Phelippes was in France in July 1582, though it is not clear for what purpose. In Bourges he replied to a letter from Walsingham. His master had sent a letter in cipher for Phelippes to make sense of. For Walsingham this was a risk; the danger of having packets intercepted was real – indeed the letter Phelippes applied himself to was itself intercepted by Elizabeth's government. It may have been one of William Allen's letters, which were either stolen or bought from the European couriers fairly regularly in the early 1580s; or perhaps it was a packet sent to the Queen of Scots's ambassador in Paris, the Archbishop of Glasgow. In 1580 the archbishop had complained to William Parry about a number of his letters that had been intercepted.

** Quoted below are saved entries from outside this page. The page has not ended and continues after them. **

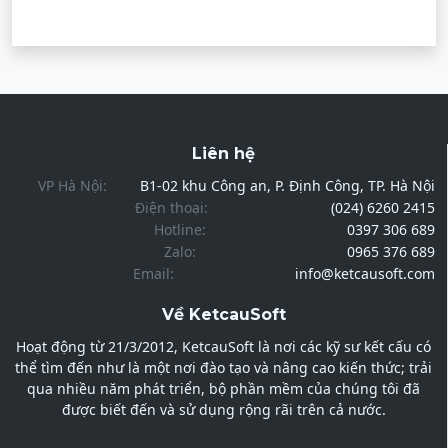
Liên hệ
VP Hà Nội:
B1-02 khu Công an, P. Định Công, TP. Hà Nội
Điện thoại:
(024) 6260 2415
Hotline:
0397 306 689
Zalo:
0965 376 689
Email:
info@ketcausoft.com
Về KetcauSoft
Hoạt động từ 21/3/2012, KetcauSoft là nơi các kỹ sư kết cấu có
thể tìm đến như là một nơi đào tạo và nâng cao kiến thức; trải
qua nhiều năm phát triển, bộ phần mềm của chúng tôi đã
được biết đến và sử dụng rộng rãi trên cả nước.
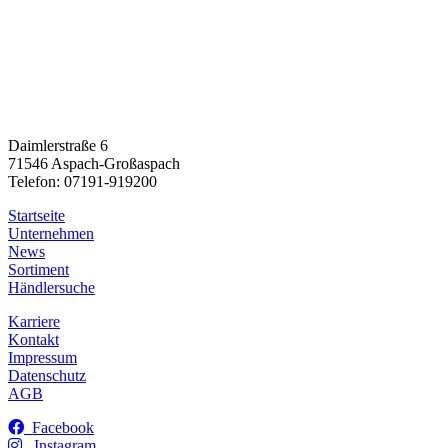
Daimlerstraße 6
71546 Aspach-Großaspach
Telefon: 07191-919200
Startseite
Unternehmen
News
Sortiment
Händlersuche
Karriere
Kontakt
Impressum
Datenschutz
AGB
Facebook
Instagram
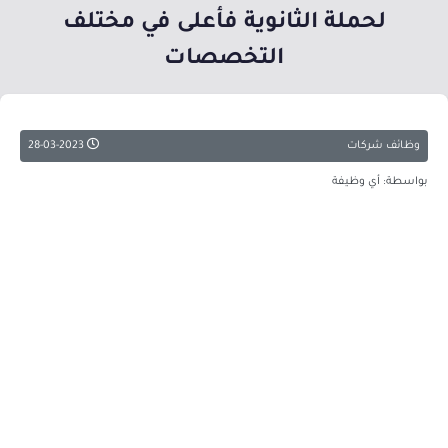
لحملة الثانوية فأعلى في مختلف
التخصصات
وظائف شركات
28-03-2023
بواسطة: أي وظيفة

Whatever the letter was, to send it all the way to Phelippes in France was a measure of his unique skills in Elizabethan cryptanalysis. Phelippes told Walsingham that he had ‘travailed to the uttermost in the cipher'. He had had, he wrote, some success, ‘if not so good as was wished, sufficient yet I hope as to satisfy Her Majesty'. He gave a technician's appreciation of the difficulty of the task, ‘won as it were out of the hard rock'. The problem was the writer's terrible Latin: ‘whether it were of ignorance or policy the writer hath made so many faults as well in the Latin as the orthography that I was fain [compelled] to supply it almost everywhere by conjecture to make sense'.

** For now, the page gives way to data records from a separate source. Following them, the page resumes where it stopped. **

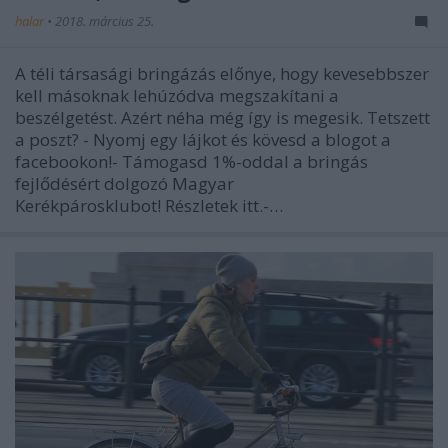
halar
•
2018. március 25.
A téli társasági bringázás előnye, hogy kevesebbszer
kell másoknak lehúzódva megszakítani a
beszélgetést. Azért néha még így is megesik. Tetszett
a poszt? - Nyomj egy lájkot és kövesd a blogot a
facebookon!- Támogasd 1%-oddal a bringás
fejlődésért dolgozó Magyar
Kerékpárosklubot! Részletek itt.-…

Phelippes left Bourges in August and went on to Sancerre, between Nevers and Briare on the main post road out of Lyons. There he kept himself to himself: ‘I kept myself close in places of small bruits [rumours].' He wanted to get to Paris, but his path was blocked by plague and sickness and the filthy winter weather of early 1583. He arrived in the city on or near to 13 March, for he was keen to report immediately to his master: ‘Being here now at the last arrived at Paris,' he wrote to Walsingham, ‘the first thing I think it my part to do, is to remember my most humble duty unto your honour.' In the letter he gave away little of his mission, though it seems to have been somewhere off the beaten track of Anglo-French diplomacy. In July Sir Henry Cobham, Elizabeth's ambassador, knew that Phelippes was in Bourges and had sent his servant to visit him. Now in Paris Phelippes was sure that Walsingham would forgive the long delays
of the journey. This was the confidence, not of a man like Parry, but of a trusted and discreet servant who could assure himself of Walsingham's ‘gracious interpretation' of his actions with few words of excuse.

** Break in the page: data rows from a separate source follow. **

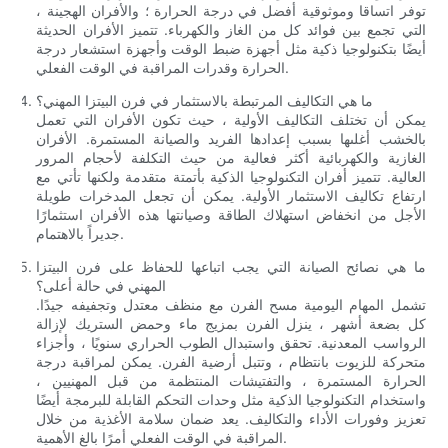
توفر اتساقا وموثوقية أفضل في درجة الحرارة ؛ والأفران الهجينة ،
التي تجمع بين فوائد كل من الغاز والكهرباء. تتميز الأفران الحديثة
أيضًا بتكنولوجيا ذكية مثل أجهزة ضبط الوقت وأجهزة استشعار درجة
الحرارة وقدرات المراقبة في الوقت الفعلي.
ما هي التكاليف المرتبطة بالاستثمار في فرن البيتزا المهني؟
يمكن أن تختلف التكاليف الأولية ، حيث تكون الأفران التي تعمل
بالخشب أغلىها بسبب إعدادها الفريد والصيانة المستمرة. الأفران
الغازية والكهربائية أكثر فعالية من حيث التكلفة لأحجام المرور
العالية. تتميز أفران التكنولوجيا الذكية بأتمتة متقدمة ولكنها تأتي مع
ارتفاع تكاليف الاستثمار الأولية. يمكن أن تجعل المدخرات طويلة
الأجل من انخفاض استهلاك الطاقة وصيانتها هذه الأفران استثمارًا
جديراً بالاهتمام.
ما هي نصائح الصيانة التي يجب اتباعها للحفاظ على فرن البيتزا
المهني في حالة أعلى؟
تشمل المهام اليومية مسح الفرن مع منظف معتدل وتجفيفه جيدًا.
كل بضعة أشهر ، ينزل الفرن بمزيج ماء وحمض الستريك لإزالة
الرواسب المعدنية. تحقق واستبدال الطوب الحراري سنويًا ، وأجزاء
متحركة للزيوت بانتظام ، وتتبل أرضية الفرن. يمكن لمراقبة درجة
الحرارة المستمرة ، والتفتيشات المنتظمة من قبل المهنيين ،
واستخدام التكنولوجيا الذكية مثل وحدات التحكم القابلة للبرمجة أيضًا
تعزيز وفورات الأداء والتكاليف. يعد ضمان سلامة الأغذية من خلال
المراقبة في الوقت الفعلي أمرًا بالغ الأهمية.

The mystery of Thomas Phelippes's mission remains its object and purpose. Phelippes had been in France for at least eight months. Perhaps he was gathering news from France or making contact with possible sources of information. Given that he spent some time hidden away on the main post road from Lyons to Paris, a route commonly used by priests travelling between the English College in Rome and William Allen's seminary in Rheims, he may have been watching for émigrés or intercepting their letters. Whatever the nature of his mission, it did not involve a long stay in Paris. He had only just reached the city when he wrote his first letter to Walsingham, and already he was preparing to leave for England, giving ‘these few lines' to let his master know of his return. He offered his ‘poor service' to Walsingham at home or abroad.